Daeman no tenía prisa. Sabía que no sería aconsejable dejar entrar a un voynix vivo en el campamento. También sabía que tenía muy poco tiempo para tomar una decisión.

—Si puedes ver la reunión sin que te vea nadie, ¿por qué te has revelado a mí? —preguntó en voz baja.

—Ya te lo he dicho, ha sido decisión mía. O quizá soy como un vampiro: sólo puedo entrar en un lugar si me invitan.

Daeman no sabía lo que era un vampiro, pero no le pareció que tuviera importancia en aquel momento.

—No —dijo—. No voy a invitarte a entrar en nuestra zona segura a menos que me des una razón de peso para hacerlo.

Moira suspiró.

—Próspero y Harman dijeron también que eres testarudo, pero no imaginaba que lo fueras tanto.

—Hablas como si hubieras visto a Harman —dijo Daeman—. Dime algo de él, cómo está, dónde está, algo que me convenza de que lo has conocido.

Moira continuó mirándolo y a Daeman le pareció que el aire alrededor de sus miradas enzarzadas humeaba.

La campana dejó de sonar. La reunión había empezado. Daeman permaneció inmóvil, silencioso.

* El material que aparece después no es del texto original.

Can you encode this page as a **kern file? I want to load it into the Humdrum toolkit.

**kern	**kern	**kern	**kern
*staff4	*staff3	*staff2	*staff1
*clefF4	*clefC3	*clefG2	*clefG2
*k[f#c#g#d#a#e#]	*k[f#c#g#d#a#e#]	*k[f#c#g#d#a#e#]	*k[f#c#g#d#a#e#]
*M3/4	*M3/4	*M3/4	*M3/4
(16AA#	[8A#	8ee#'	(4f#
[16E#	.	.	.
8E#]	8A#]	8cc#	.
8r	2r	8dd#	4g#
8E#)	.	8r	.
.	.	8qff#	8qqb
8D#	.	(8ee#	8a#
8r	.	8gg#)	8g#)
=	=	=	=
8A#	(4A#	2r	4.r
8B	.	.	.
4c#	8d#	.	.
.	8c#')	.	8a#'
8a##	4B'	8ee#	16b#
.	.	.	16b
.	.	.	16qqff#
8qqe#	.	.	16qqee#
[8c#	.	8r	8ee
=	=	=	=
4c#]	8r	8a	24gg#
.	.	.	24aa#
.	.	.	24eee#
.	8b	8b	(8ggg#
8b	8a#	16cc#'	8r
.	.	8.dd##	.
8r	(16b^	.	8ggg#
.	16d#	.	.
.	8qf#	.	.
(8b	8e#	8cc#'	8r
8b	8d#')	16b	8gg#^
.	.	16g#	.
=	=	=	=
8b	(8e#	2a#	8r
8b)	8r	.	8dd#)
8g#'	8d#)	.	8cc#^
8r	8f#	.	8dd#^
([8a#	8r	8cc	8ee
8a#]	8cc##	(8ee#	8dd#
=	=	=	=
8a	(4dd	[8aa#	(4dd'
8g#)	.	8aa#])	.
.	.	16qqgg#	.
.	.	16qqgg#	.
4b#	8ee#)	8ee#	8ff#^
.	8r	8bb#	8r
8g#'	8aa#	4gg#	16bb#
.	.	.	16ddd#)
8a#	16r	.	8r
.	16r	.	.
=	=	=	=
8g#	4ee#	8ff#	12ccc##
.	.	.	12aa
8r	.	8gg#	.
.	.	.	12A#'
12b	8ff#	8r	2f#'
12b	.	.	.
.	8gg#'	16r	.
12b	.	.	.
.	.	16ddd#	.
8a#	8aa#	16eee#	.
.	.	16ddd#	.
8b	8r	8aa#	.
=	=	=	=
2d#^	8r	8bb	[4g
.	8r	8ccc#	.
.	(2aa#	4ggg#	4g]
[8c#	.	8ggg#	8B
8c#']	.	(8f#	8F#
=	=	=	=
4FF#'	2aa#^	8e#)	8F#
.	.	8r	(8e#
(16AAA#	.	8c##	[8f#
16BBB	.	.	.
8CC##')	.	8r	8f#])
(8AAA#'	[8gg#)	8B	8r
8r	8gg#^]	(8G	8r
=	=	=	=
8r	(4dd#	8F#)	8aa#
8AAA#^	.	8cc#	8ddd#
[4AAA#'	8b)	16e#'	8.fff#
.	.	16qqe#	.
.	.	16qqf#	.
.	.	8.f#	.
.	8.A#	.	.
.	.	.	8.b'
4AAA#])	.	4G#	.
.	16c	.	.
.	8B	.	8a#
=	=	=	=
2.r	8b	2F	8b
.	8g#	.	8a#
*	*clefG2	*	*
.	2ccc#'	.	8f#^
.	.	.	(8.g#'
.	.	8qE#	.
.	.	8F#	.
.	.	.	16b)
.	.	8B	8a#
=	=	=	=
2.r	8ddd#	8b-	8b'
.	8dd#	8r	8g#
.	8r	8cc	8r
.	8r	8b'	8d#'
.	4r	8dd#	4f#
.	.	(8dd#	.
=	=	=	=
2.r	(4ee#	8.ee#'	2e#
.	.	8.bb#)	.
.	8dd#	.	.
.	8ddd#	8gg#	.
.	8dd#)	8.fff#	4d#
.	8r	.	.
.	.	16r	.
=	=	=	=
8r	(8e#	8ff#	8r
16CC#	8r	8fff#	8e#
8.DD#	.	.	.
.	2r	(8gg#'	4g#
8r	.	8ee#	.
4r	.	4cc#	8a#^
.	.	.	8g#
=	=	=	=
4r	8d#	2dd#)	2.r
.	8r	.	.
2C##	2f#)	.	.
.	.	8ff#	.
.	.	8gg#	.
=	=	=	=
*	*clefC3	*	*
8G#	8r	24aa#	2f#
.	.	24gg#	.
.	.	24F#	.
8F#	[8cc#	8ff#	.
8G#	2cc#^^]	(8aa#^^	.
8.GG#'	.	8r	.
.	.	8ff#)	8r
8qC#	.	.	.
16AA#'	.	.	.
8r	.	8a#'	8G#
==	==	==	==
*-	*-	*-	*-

—De acuerdo —dijo Moira, sonriendo de nuevo levemente—. Tu amigo Harman tiene una cicatriz en el vello púbico, justo por encima del pene. No le he preguntado cómo se la hizo, pero tuvo que ser después de su último Veinte. Los tanques de curación de la isla de Próspero nunca la habrían dejado ahí.

Daeman no parpadeó.

—Nunca he visto a Harman desnudo —dijo—. Tendrás que decirme algo más.

Moira se echó a reír.

—Mientes. Cuando Próspero y yo le dimos a Harman la termopiel que lleva ahora, nos dijo que sabía cómo ponérsela (son difíciles de colocar, ya sabes) y que él y tú las habíais llevado durante semanas allá arriba, en la isla. Dijo que una vez tuvisteis que desnudaros delante de Savi para poneros vuestras termopieles. Lo has visto desnudo y la cicatriz se nota muy bien.

—¿Por qué lleva Harman una termopiel ahora? —preguntó Daeman—. ¿Dónde está?

—Llévame a la reunión. Te prometo que te contaré todo lo de Harman después.

—Deberías hablar con Ada —dijo Daeman—. Están... casados. —La extraña palabra todavía se le trababa.

Moira sonrió.

—Te lo diré a ti y tú podrás decírselo a Ada si crees que es adecuado.